As I see, the issue is with mdrun permanently altering the maximum clock of the card to a value different from the one at startup which may be perceived as rogue behavior. Hence, I still fell like the the best solution is to revert to the application clock to the value detected at the startup of mdrun and communicating this to the user; not reverting (nor resetting) at all is also consistent although it seems somewhat of a rogue behavior. In any case, resetting seems less desirable as, to the best of my knowledge (but I should double-check again), it will set clocks back to the base values even if that was not the state the card was found at mdrun startup.

#5 Updated by Szilárd Páll almost 4 years ago

Erik Lindahl wrote:

PS: I would suggest that we limit the "bug" tracker to things that are actually incorrect in our code. If we start to expand it to cover all effects and side-effects of running GROMACS it will cover the entire "feature" category too.

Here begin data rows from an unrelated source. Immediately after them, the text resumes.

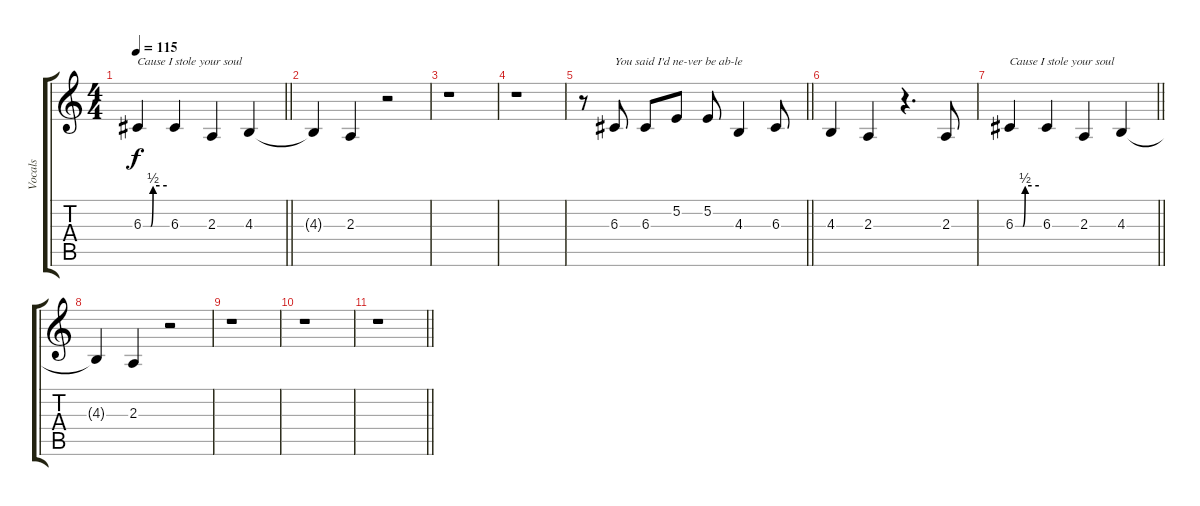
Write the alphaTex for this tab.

\track ("Vocals " "Vocals ") {instrument oboe}
\staff {score tabs}
\tuning (E4 B3 G3 D3 A2 E2) {hide}
\ts (4 4)
\tempo 115
\clef g2
\barLineRight lightlight
\ks c
6.3{be (custom 0 0 10 0 19 0 25 2 60 2)}.4{txt "Cause I stole your soul" dy f} 6.3.4 2.3.4 4.3.4 |
4.3{t}.4 2.3.4 r.2 |
r.1 |
r.1 |
\barLineRight lightlight
r.8 6.3.8{txt "You said I'd ne-ver be ab-le"} 6.3.8 5.2.8 5.2.8 4.3.4 6.3.8 |
4.3.4 2.3.4 r.4{d} 2.3.8 |
\barLineRight lightlight
6.3{be (custom 0 0 10 0 19 0 25 2 60 2)}.4{txt "Cause I stole your soul"} 6.3.4 2.3.4 4.3.4 |
4.3{t}.4 2.3.4 r.2 |
r.1 |
r.1 |
\barLineRight lightlight
r.1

Here's a good summary of what software errors, faults/defects (often called bugs), and failures are as defined after the IEEE definitions:
https://programmers.stackexchange.com/questions/37029/difference-between-a-defect-and-a-bug-in-testing/37044#37044

Most importantly, the code in question does not restore the state of the hardware/driver configuration to its original state nor does it warn the user about this side-effect of running mdrun which results in an unintended side-effect. Hence, this clearly falls in the "defect" category.

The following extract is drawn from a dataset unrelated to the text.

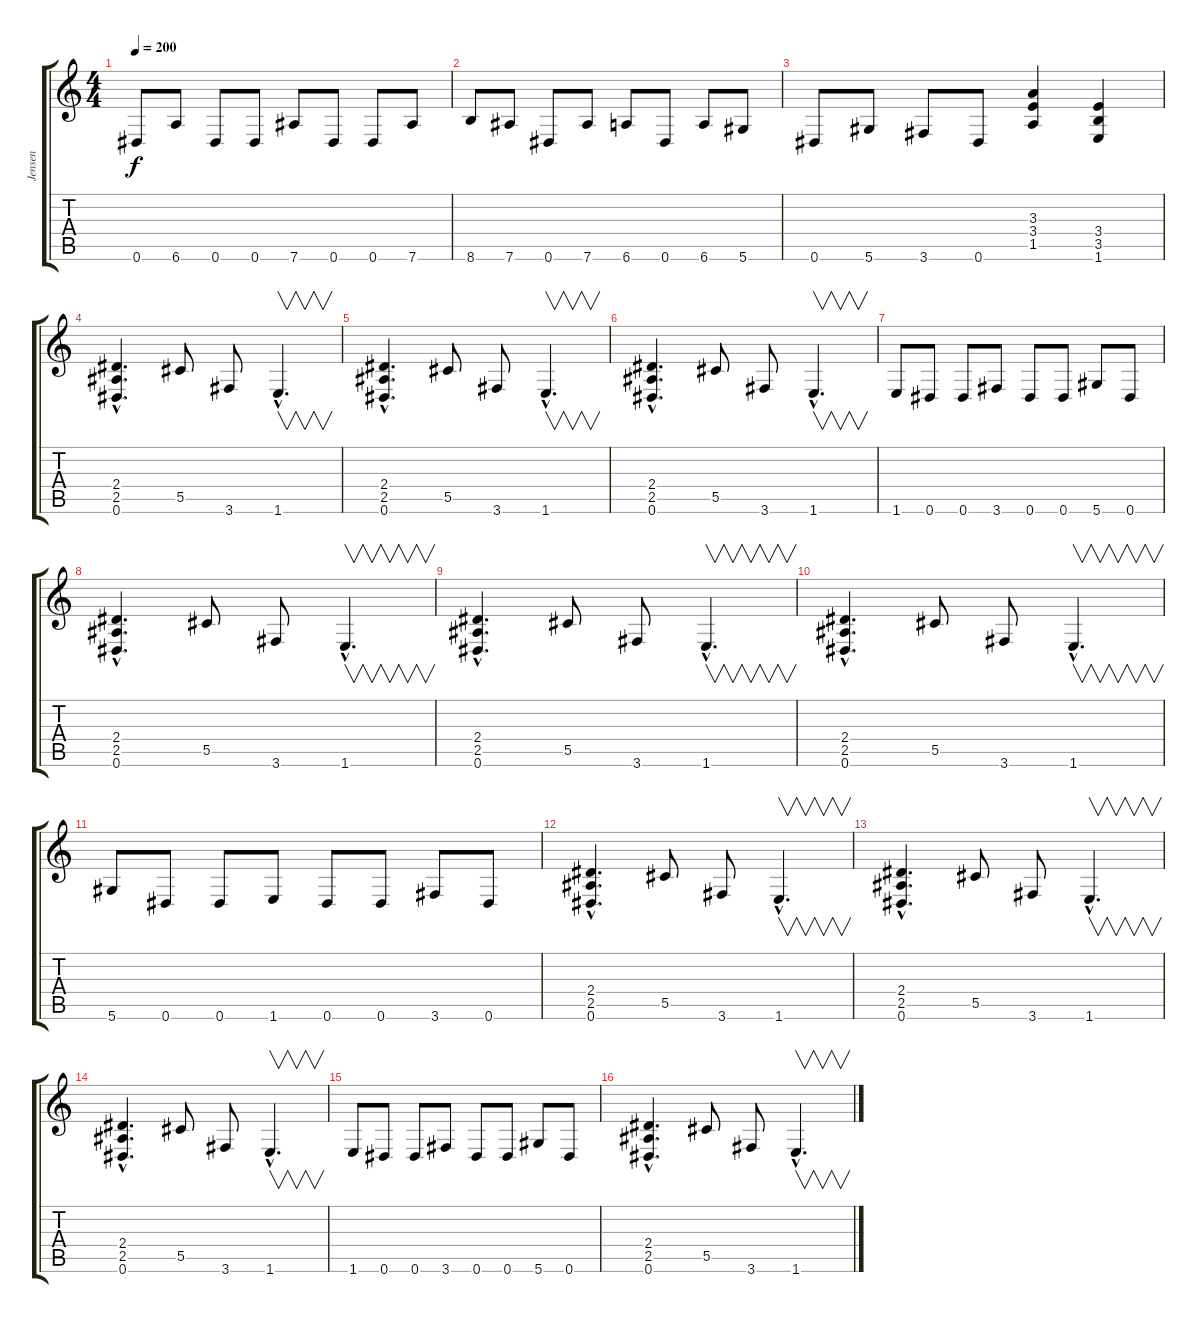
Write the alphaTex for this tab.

As noted by many the term "defect" is preferred (to "bug", a term which is thought to trivialize the impact faults have on software quality) as it acknowledges a mistake, oversight, or lack of understanding during implementation.

#6 Updated by Szilárd Páll almost 4 years ago

I thought through the usability aspects a bit more. If the user has the permission to alter application clocks and a note informing them that the application clocks will be left altered is considered enough, we can simply remove the reset call. This is less modification than a few tens of lines of code needed to restore which is also an imperfect solution (though somewhat nicer behavior).

#7 Updated by Mark Abraham almost 4 years ago

I'm happy with that solution. The better solution might be easier to implement once we update some data structures, but I think it has extremely low priority.

#8 Updated by Erik Lindahl almost 4 years ago

Let's move any remaining discussion to #1846 where we actually talk about how we handle it inside GROMACS.

This topic of this particular bug report can never be solved by GROMACS since we can never control (or even talk to) other processes. I'll close it in a bit.

#9 Updated by Erik Lindahl almost 4 years ago

  • Status changed from New to Closed

#10 Updated by Szilárd Páll almost 4 years ago

Mark Abraham wrote:

I'm happy with that solution. The better solution might be easier to implement once we update some data structures, but I think it has extremely low priority.

Not sure it's hard to implement it's just two pairs of values queried and a few simple conditions, but I"m fine with offloading the burden to the user. I'm however pretty sure that most users will miss the message. Whether the end-result is a problem for them or not is a separate question, though.

#11 Updated by Szilárd Páll almost 4 years ago

Erik Lindahl wrote:

This topic of this particular bug report can never be solved by GROMACS since we can never control (or even talk to) other processes. I'll close it in a bit.

I disagree. From the title: "resetting at cleanup can interfere with other processes". mdrun is resetting which can interfere with the outside world. Claiming there is nothing to do about it is like saying that if we create a $HOME/mytempfile file simply because it sounded like a good idea during coding, that's not a bug even if it overwrites some other program's file and that we can't do much about it because the user/that other program was stupid to put there such a file.

I'm OK with moving to #1846, but note that that issue is about trying to intelligently restore rather than the issue of resetting. So IMO this should be closed when the issue at hand is addressed (or rejected).